There was a risk that they could go to jail, and in some of these narratives, they talked about that fear.
And the moral distress they were experiencing, because they felt like their hands were tied, that they had been trained for so long to provide high quality medical care, and now they were unable to do that.
They had to watch their patients essentially suffer or find a way to get them care in another state.
Prof. Kimport: One of the things we saw too, while not many reported they were intending to leave medicine altogether, there were several that said they were planning to relocate to a state that would not tie their hands.

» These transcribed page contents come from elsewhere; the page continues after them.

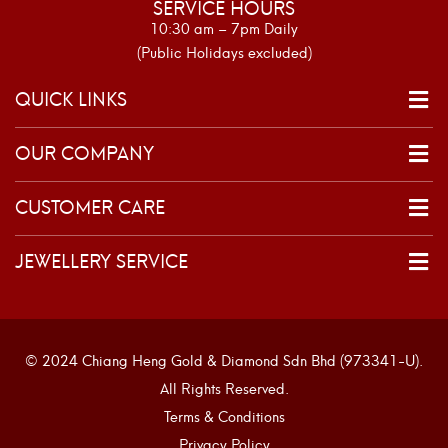
SERVICE HOURS
10:30 am – 7pm Daily
(Public Holidays excluded)
QUICK LINKS
OUR COMPANY
CUSTOMER CARE
JEWELLERY SERVICE
© 2024 Chiang Heng Gold & Diamond Sdn Bhd (973341-U).
All Rights Reserved.
Terms & Conditions
Privacy Policy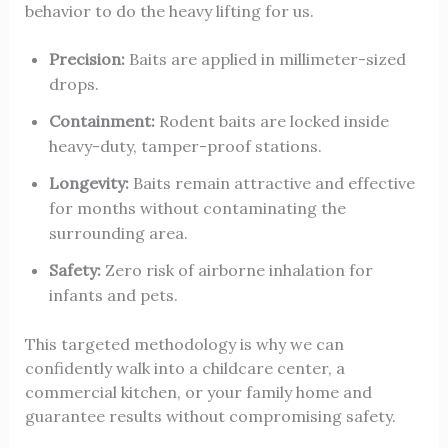
behavior to do the heavy lifting for us.
Precision:
Baits are applied in millimeter-sized
drops.
Containment:
Rodent baits are locked inside
heavy-duty, tamper-proof stations.
Longevity:
Baits remain attractive and effective
for months without contaminating the
surrounding area.
Safety:
Zero risk of airborne inhalation for
infants and pets.
This targeted methodology is why we can
confidently walk into a childcare center, a
commercial kitchen, or your family home and
guarantee results without compromising safety.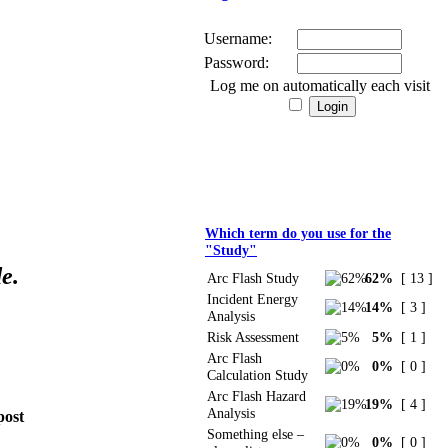
Username:
Password:
Log me on automatically each visit
Polls
Which term do you use for the
"Study"
e.
Arc Flash Study
62%
[ 13 ]
Incident Energy
14%
[ 3 ]
Analysis
Risk Assessment
5%
[ 1 ]
Arc Flash
0%
[ 0 ]
Calculation Study
Arc Flash Hazard
19%
[ 4 ]
Analysis
post
Something else –
0%
[ 0 ]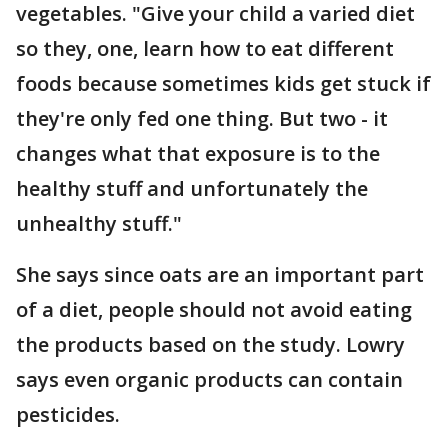
vegetables. "Give your child a varied diet
so they, one, learn how to eat different
foods because sometimes kids get stuck if
they're only fed one thing. But two - it
changes what that exposure is to the
healthy stuff and unfortunately the
unhealthy stuff."
She says since oats are an important part
of a diet, people should not avoid eating
the products based on the study. Lowry
says even organic products can contain
pesticides.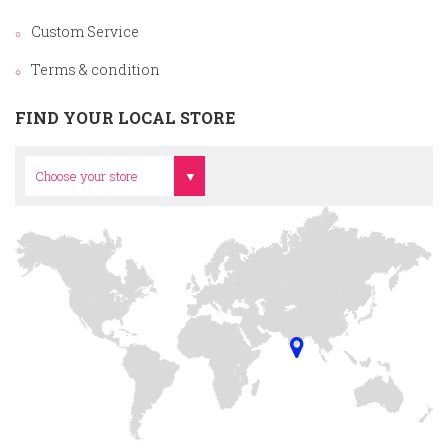
Custom Service
Terms & condition
FIND YOUR LOCAL STORE
Head Office
Choose your store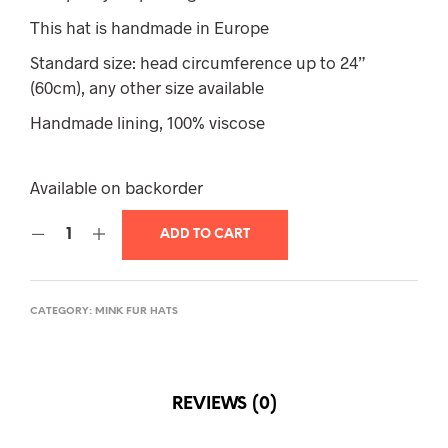
This hat is handmade in Europe
Standard size: head circumference up to 24”
(60cm), any other size available
Handmade lining, 100% viscose
Available on backorder
ADD TO CART
CATEGORY:
MINK FUR HATS
REVIEWS (0)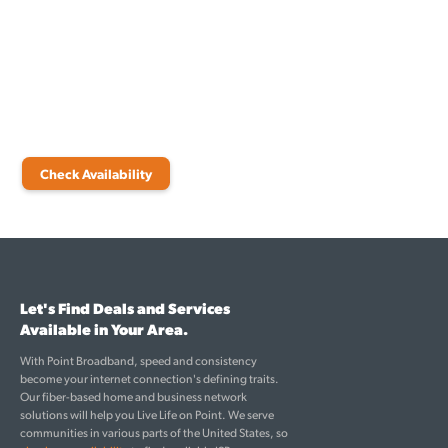
connections for your home or business. At Point Broadband, we
offer high-speed internet in Leelanau that delivers consistent, reliable
connectivity every time. Our team is ready to cater to your internet
needs and improve your everyday life through robust fiber
technology.
Make the switch today and stay connected at all times!
Check Availability
Let's Find Deals and Services
Available in Your Area.
With Point Broadband, speed and consistency
become your internet connection's defining traits.
Our fiber-based home and business network
solutions will help you Live Life on Point. We serve
communities in various parts of the United States, so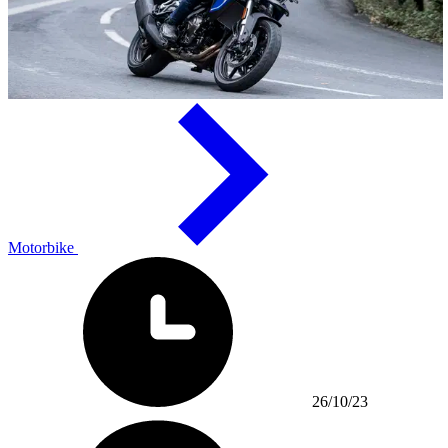
Motorbike
26/10/23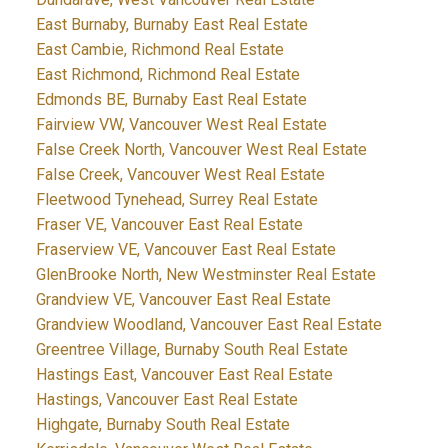
East Burnaby, Burnaby East Real Estate
East Cambie, Richmond Real Estate
East Richmond, Richmond Real Estate
Edmonds BE, Burnaby East Real Estate
Fairview VW, Vancouver West Real Estate
False Creek North, Vancouver West Real Estate
False Creek, Vancouver West Real Estate
Fleetwood Tynehead, Surrey Real Estate
Fraser VE, Vancouver East Real Estate
Fraserview VE, Vancouver East Real Estate
GlenBrooke North, New Westminster Real Estate
Grandview VE, Vancouver East Real Estate
Grandview Woodland, Vancouver East Real Estate
Greentree Village, Burnaby South Real Estate
Hastings East, Vancouver East Real Estate
Hastings, Vancouver East Real Estate
Highgate, Burnaby South Real Estate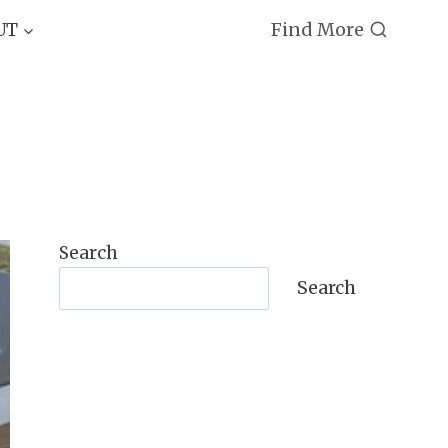
Find More
UT
Search
Search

And there were others who were committed to their community and their patients and had no intention to leave, but said they would discourage a future resident physician or a nurse from moving to the area and starting a practice.
I think we are going to see, maybe not immediately, but down the line we are going to start to see a shift in the work force , and that is going to have even more consequences for patient care.
Michel: I have to ask both of you a question that clearly there are medical providers who do think, who do agree that abortion should be illegal, or at least illegal in many cases, so I am going to ask each of you, did any of your respondents take that view?
Dr. Grossman: No, no one took that view.
We were specifically asking doctors and nurses to tell us about the cases where the care was different from the standard.
Really, in all the submissions, they talked about how care was different, it was worse quality, and this is a serious problem.
They were all very critical of the laws.
Michel: There are clearly significant numbers of people in this country, including some medical practitioners, who do believe abortion should not be permitted.
I am going to ask you that there are those that would say you found what you are looking for.
How would you respond?
Prof. Kimport: 21 of these findings show is the disconnect between how we think in a public setting, politicians in administration, and what it actually means in a medical setting.
This idea between law and on the ground medical care.
This idea in law and often in our public discussion about abortion, is that there is a black-and-white setting, this is an abortion ban this is not.
What we get into, in actual medical care, is a lot more gray and becomes a lot more difficult to draw a really firm line.
What we see in this study is that over and over again, when people try to draw a line through the law, what ended up happening was that patients got sicker, patients were denied the care that they needed, that their physicians, doctors, and nurses knew was the best care.
There really is no bright line where you can just segment off abortion and say that this is never necessary or is not a part of reproductive health care.
Instead, what we find is that abortion and the procedures related to abortion are fundamentally important tools in keeping patients safe.
And doing things like insuring their future fertility, insuring that they have reduced risk of complications and mortality.
Dr. Grossman: I recognize that people have different belief systems and may feel differently about abortion bans and these laws restricting abortion, but I want people to know that these laws are having an additional effect.
They are causing real harm to the very pregnant women that I think we all care about and want to protect.
It just feels really important to me now to share this information about the harms we are seeing so that people are aware of this as they are having discussions and thinking about what kinds of laws and policies they want in their state.
Clinicians like myself just want to provide the best high-quality care weekend to patients.
That is no longer possible in some of these states.
I want people to hear about this, learn about this, and be as concerned as I am.
Michel: Professor Kimport, what do you hope people will take away from this conversation?
Prof. Kimport: I hope this helps recognize the way these abortion bans are creating dangerous situations for pregnant patients , and it means that they are being denied standard medical care.
I think that was in every way people talked about abortion bans or understood what their effects could be, but it is what we are seeing, and it needs to be part of the conversation.
Michel: Thank you both for talking so much about this.